╭─ GIVEN DATA

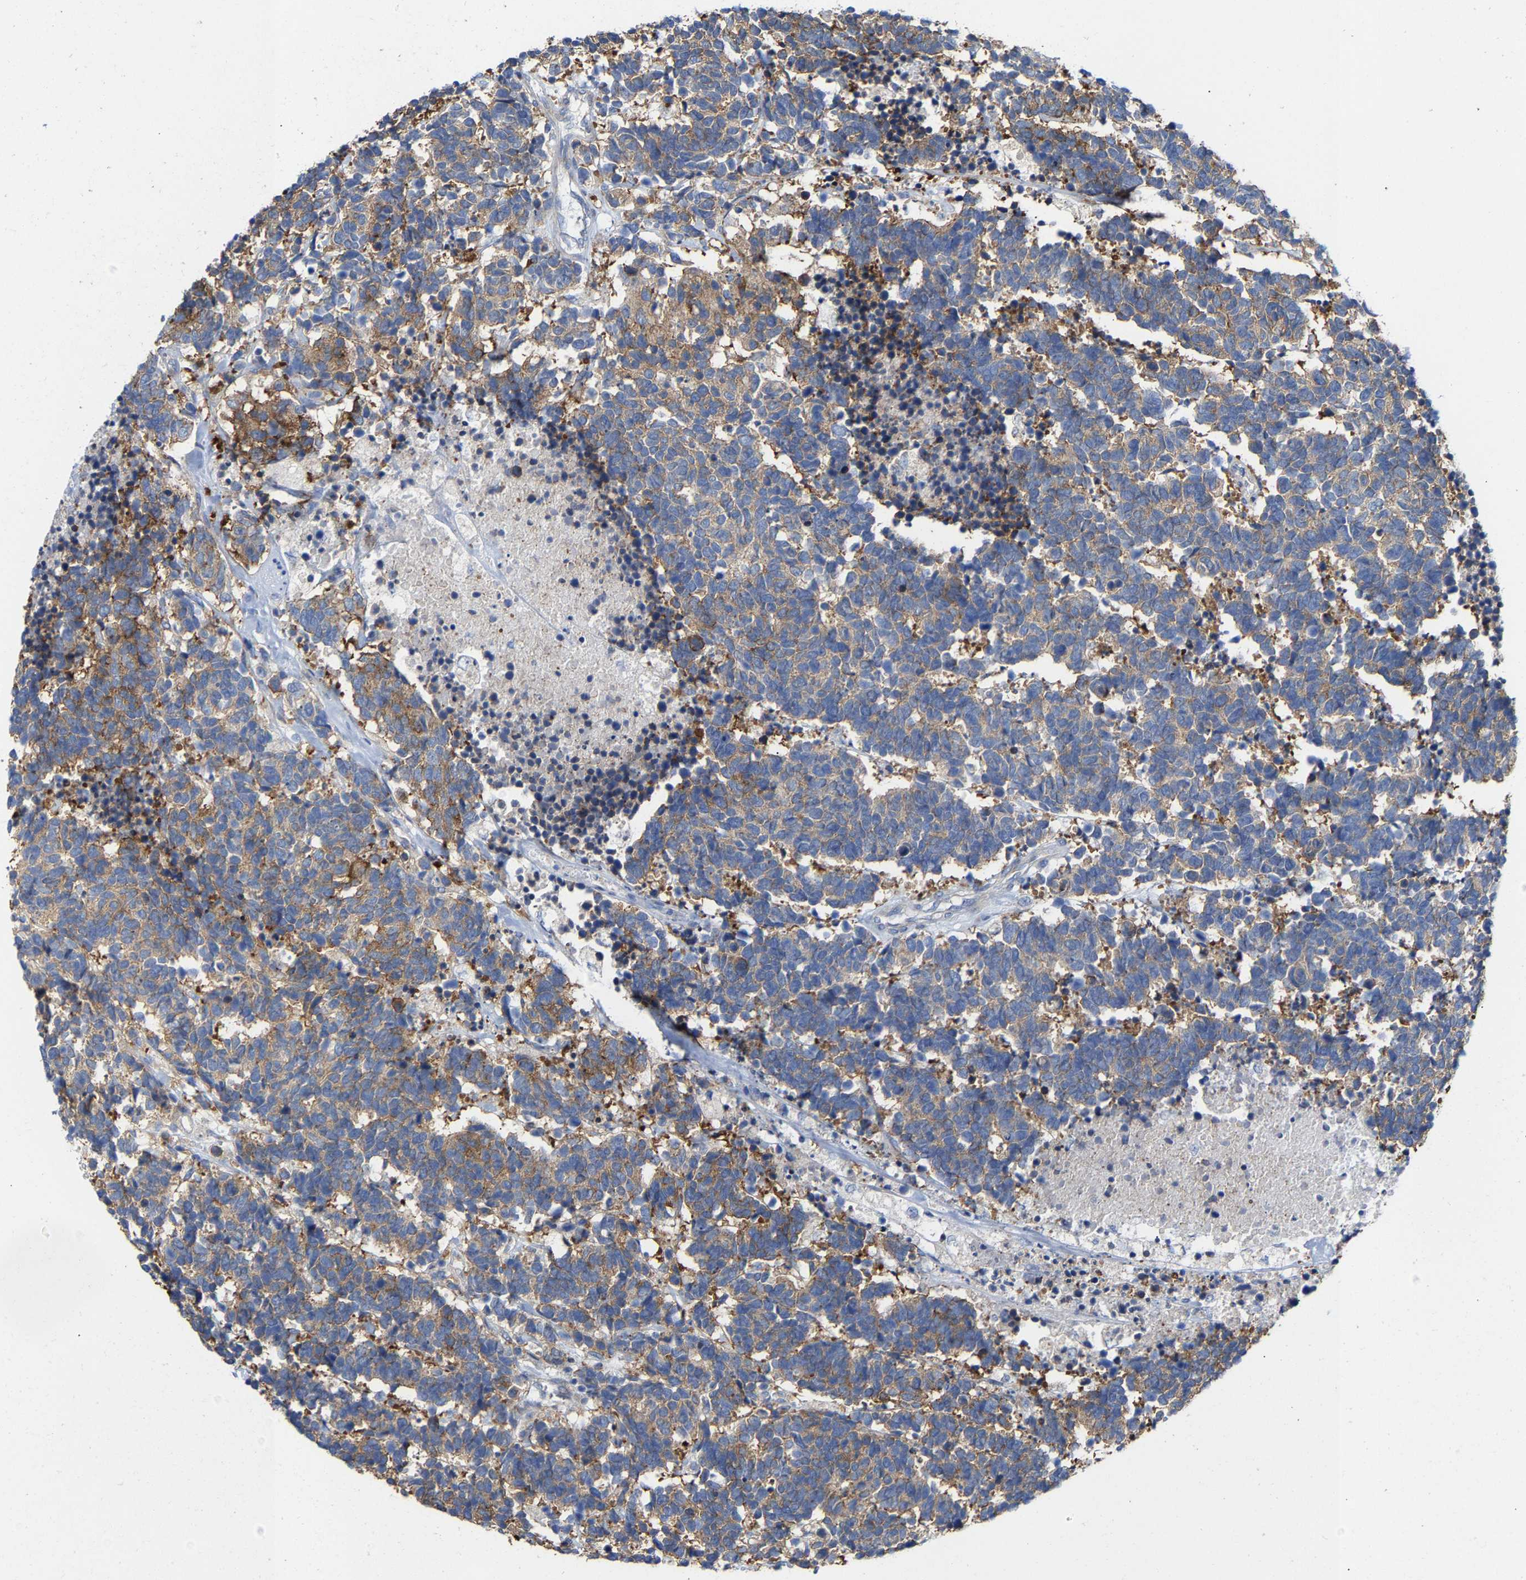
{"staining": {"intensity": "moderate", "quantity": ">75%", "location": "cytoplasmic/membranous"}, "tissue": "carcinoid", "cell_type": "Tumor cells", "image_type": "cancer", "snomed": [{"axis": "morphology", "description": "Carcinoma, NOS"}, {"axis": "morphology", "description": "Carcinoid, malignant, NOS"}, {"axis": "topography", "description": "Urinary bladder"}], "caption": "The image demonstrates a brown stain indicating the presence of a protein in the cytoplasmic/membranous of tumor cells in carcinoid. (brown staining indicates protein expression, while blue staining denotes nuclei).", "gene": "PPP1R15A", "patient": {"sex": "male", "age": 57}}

╰─
╭─ GIVEN DATA

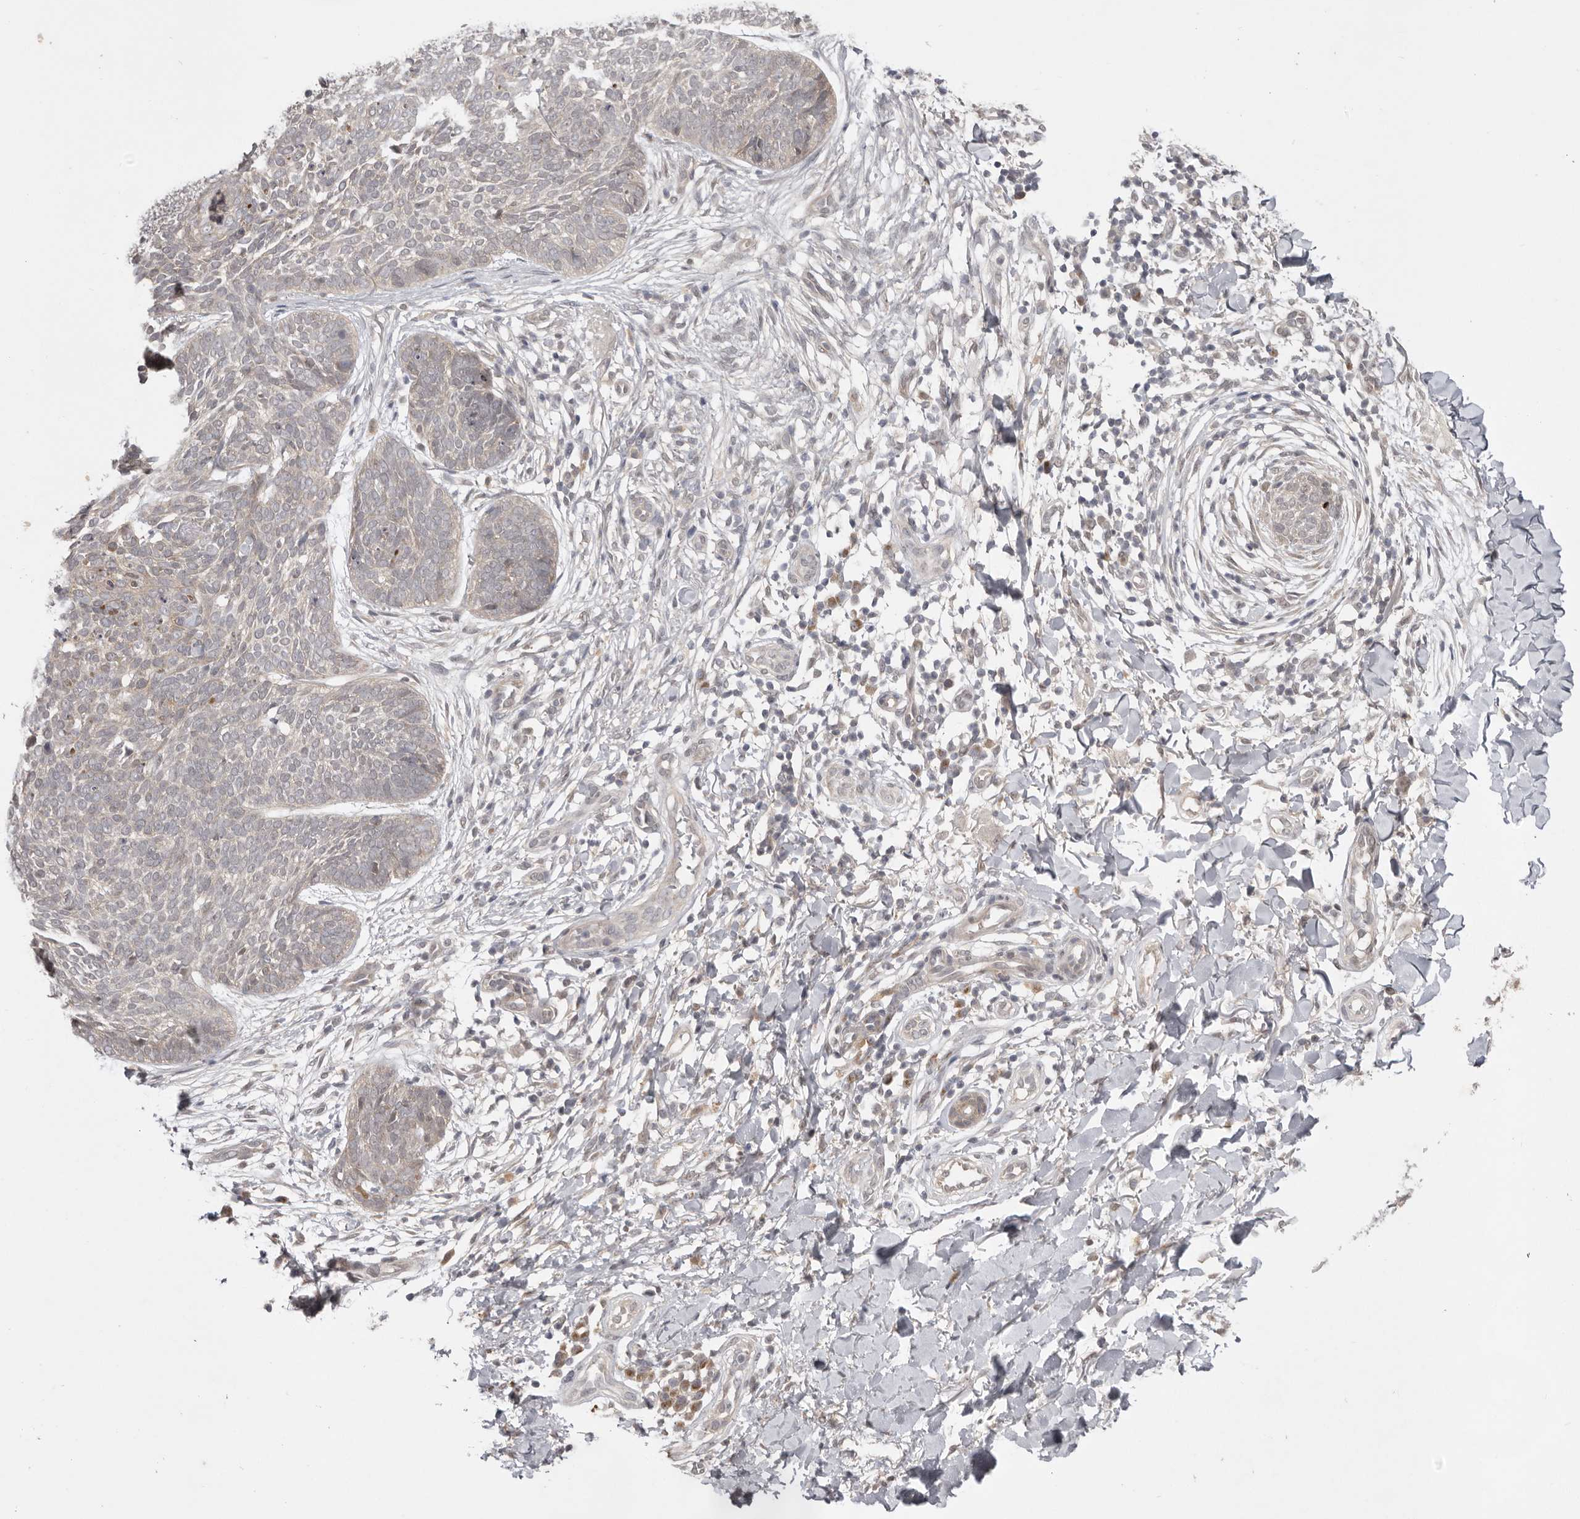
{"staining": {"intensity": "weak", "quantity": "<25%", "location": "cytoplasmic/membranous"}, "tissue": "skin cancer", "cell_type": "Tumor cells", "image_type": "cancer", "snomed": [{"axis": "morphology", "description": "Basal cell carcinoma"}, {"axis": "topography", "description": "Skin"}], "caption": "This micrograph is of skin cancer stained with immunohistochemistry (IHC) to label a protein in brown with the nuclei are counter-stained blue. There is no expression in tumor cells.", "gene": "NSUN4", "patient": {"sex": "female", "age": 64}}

╰─
╭─ GIVEN DATA

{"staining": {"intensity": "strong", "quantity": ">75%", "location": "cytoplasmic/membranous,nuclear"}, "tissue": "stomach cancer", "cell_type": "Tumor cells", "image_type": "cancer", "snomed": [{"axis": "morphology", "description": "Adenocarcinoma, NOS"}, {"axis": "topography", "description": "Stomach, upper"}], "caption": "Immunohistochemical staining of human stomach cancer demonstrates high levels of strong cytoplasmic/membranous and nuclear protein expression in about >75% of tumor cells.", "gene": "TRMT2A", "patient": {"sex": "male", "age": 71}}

╰─

Copy every line of the entries above in which "demonstrates" occurs.

{"staining": {"intensity": "moderate", "quantity": ">75%", "location": "cytoplasmic/membranous"}, "tissue": "carcinoid", "cell_type": "Tumor cells", "image_type": "cancer", "snomed": [{"axis": "morphology", "description": "Carcinoma, NOS"}, {"axis": "morphology", "description": "Carcinoid, malignant, NOS"}, {"axis": "topography", "description": "Urinary bladder"}], "caption": "The image demonstrates a brown stain indicating the presence of a protein in the cytoplasmic/membranous of tumor cells in carcinoid. (brown staining indicates protein expression, while blue staining denotes nuclei).", "gene": "PPP1R15A", "patient": {"sex": "male", "age": 57}}
{"staining": {"intensity": "strong", "quantity": ">75%", "location": "cytoplasmic/membranous,nuclear"}, "tissue": "stomach cancer", "cell_type": "Tumor cells", "image_type": "cancer", "snomed": [{"axis": "morphology", "description": "Adenocarcinoma, NOS"}, {"axis": "topography", "description": "Stomach, upper"}], "caption": "Immunohistochemical staining of human stomach cancer demonstrates high levels of strong cytoplasmic/membranous and nuclear protein expression in about >75% of tumor cells.", "gene": "TRMT2A", "patient": {"sex": "male", "age": 71}}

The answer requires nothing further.